Tunisian President Beji Caid Essebsi said security “failures” had helped facilitate the deadly attack on the country’s national museum claimed by the Islamic State group that killed 20 foreign tourists.
“There were failures” which meant that “the police and intelligence were not systematic enough to ensure the safety of the museum”, Essebsi told the Paris Match weekly in an interview published yesterday.
Twenty-one people, all but one of them foreign tourists, were killed when two gunmen stormed the National Bardo Museum in the capital Tunis on Wednesday.

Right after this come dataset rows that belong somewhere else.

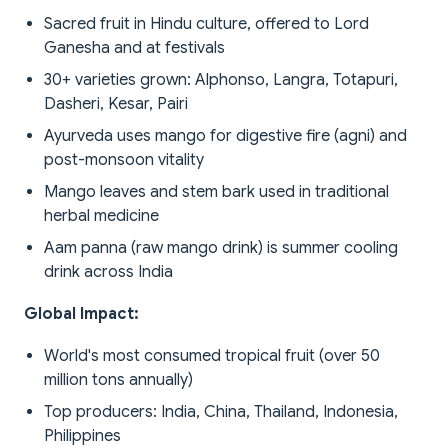
Sacred fruit in Hindu culture, offered to Lord
Ganesha and at festivals
30+ varieties grown: Alphonso, Langra, Totapuri,
Dasheri, Kesar, Pairi
Ayurveda uses mango for digestive fire (agni) and
post-monsoon vitality
Mango leaves and stem bark used in traditional
herbal medicine
Aam panna (raw mango drink) is summer cooling
drink across India
Global Impact:
World's most consumed tropical fruit (over 50
million tons annually)
Top producers: India, China, Thailand, Indonesia,
Philippines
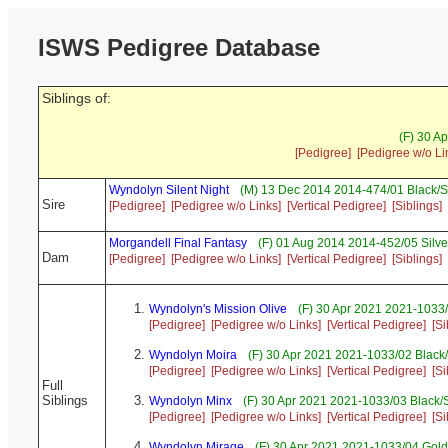
ISWS Pedigree Database
Siblings of:
(F) 30 A
[Pedigree]
[Pedigree w/o Li
Wyndolyn Silent Night
(M) 13 Dec 2014 2014-474/01 Black/S
Sire
[Pedigree]
[Pedigree w/o Links]
[Vertical Pedigree]
[Siblings]
Morgandell Final Fantasy
(F) 01 Aug 2014 2014-452/05 Silve
Dam
[Pedigree]
[Pedigree w/o Links]
[Vertical Pedigree]
[Siblings]
Wyndolyn's Mission Olive
(F) 30 Apr 2021 2021-1033/
[Pedigree]
[Pedigree w/o Links]
[Vertical Pedigree]
[Si
Wyndolyn Moira
(F) 30 Apr 2021 2021-1033/02 Black
[Pedigree]
[Pedigree w/o Links]
[Vertical Pedigree]
[Si
Full
Siblings
Wyndolyn Minx
(F) 30 Apr 2021 2021-1033/03 Black/
[Pedigree]
[Pedigree w/o Links]
[Vertical Pedigree]
[Si
Wyndolyn Mirage
(F) 30 Apr 2021 2021-1033/04 Gold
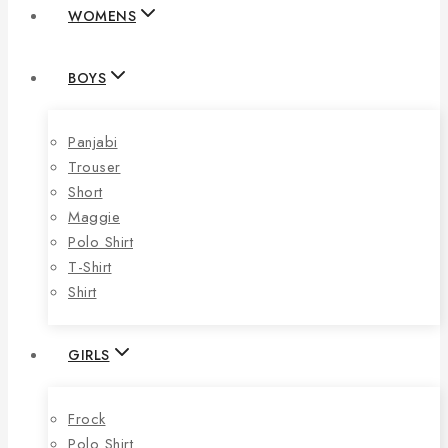
WOMENS
BOYS
Panjabi
Trouser
Short
Maggie
Polo Shirt
T-Shirt
Shirt
GIRLS
Frock
Polo Shirt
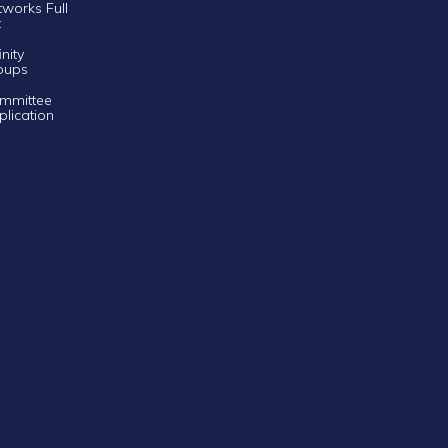
tworks Full
t
inity
oups
mmittee
plication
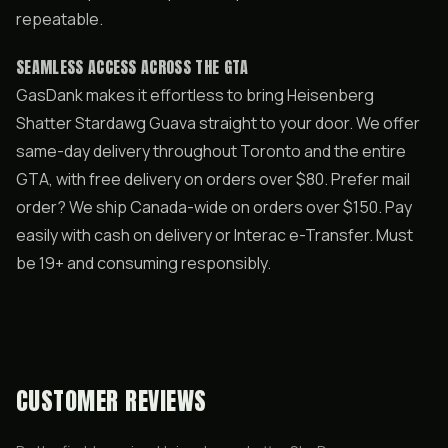
repeatable.
SEAMLESS ACCESS ACROSS THE GTA
GasDank makes it effortless to bring Heisenberg
Shatter Stardawg Guava straight to your door. We offer
same-day delivery throughout Toronto and the entire
GTA, with free delivery on orders over $80. Prefer mail
order? We ship Canada-wide on orders over $150. Pay
easily with cash on delivery or Interac e-Transfer. Must
be 19+ and consuming responsibly.
CUSTOMER REVIEWS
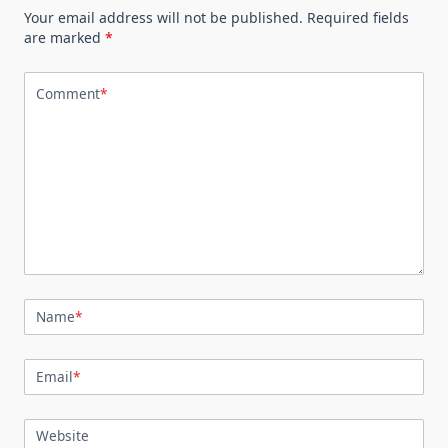
Your email address will not be published.
Required fields
are marked
*
Comment
*
Name
*
Email
*
Website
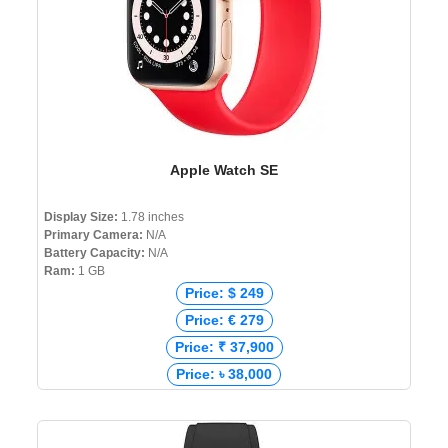
Apple Watch SE
Display Size:
1.78 inches
Primary Camera:
N/A
Battery Capacity:
N/A
Ram:
1 GB
Price: $ 249
Price: € 279
Price: ₹ 37,900
Price: ৳ 38,000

Essebsi however stressed that the security forces “responded very effectively to quickly put an end to the attack at the Bardo, certainly preventing dozens more deaths if the terrorists had been able to set off their suicide belts”, he was quoted as saying on the Paris Match website.
Deputy speaker Abdelfattah Mourou had told AFP Friday that guards supposed to be protecting the museum and the nearby parliament were having coffee at the time of the assault.
The president’s comments came as Tunisian authorities said there were developments in the investigation.
“There are developments in the case, but to protect the secrecy of the investigation we prefer not to provide any details,” prosecution spokesman Sofiene Sliti told AFP.
However, Interior Minister Mohamed Ali Aroui said “more than 10 people have been arrested for direct or indirect involvement in the attack, among them people who provided logistical support”.
He declined to say whether they included nine people already reported arrested, including the father, sister and two brothers of one of the gunmen police killed in the attack, Jabeur Khachnaoui.
The minister also said, without elaborating, that an arrest warrant had been issued for a Tunisian named Maher Ben Mouldi Kaidi for his suspected involvement in the attack.
A police source and acquaintance of Khachnaoui said the gunman’s four relatives had now been freed, but Aroui would not confirm that.
On Wednesday, the two gunmen targeted tourists visiting the museum, killing 21 people, including a Tunisian policeman.
The dead tourists were four Italians, three Japanese, three French, two Spaniards, a Colombian, an Australian-Colombian, a British woman, a Belgian woman, three Poles and a Russian.